Return the text of every one of the records, line for line, with nothing changed, added or left out.

**Supplied material**
━━━━━━━━━━━━━━━━
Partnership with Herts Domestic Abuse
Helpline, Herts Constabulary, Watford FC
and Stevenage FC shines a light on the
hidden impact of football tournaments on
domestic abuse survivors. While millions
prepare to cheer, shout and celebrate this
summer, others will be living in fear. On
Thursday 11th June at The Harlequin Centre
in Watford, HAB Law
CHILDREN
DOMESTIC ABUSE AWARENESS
━━━━━━━━━━━━━━━━
**Exercise result**
Partnership with Herts Domestic Abuse
Helpline, Herts Constabulary, Watford FC
and Stevenage FC shines a light on the
hidden impact of football tournaments on
domestic abuse survivors. While millions
prepare to cheer, shout and celebrate this
summer, others will be living in fear. On
Thursday 11th June at The Harlequin Centre
in Watford, HAB Law
CHILDREN
DOMESTIC ABUSE AWARENESS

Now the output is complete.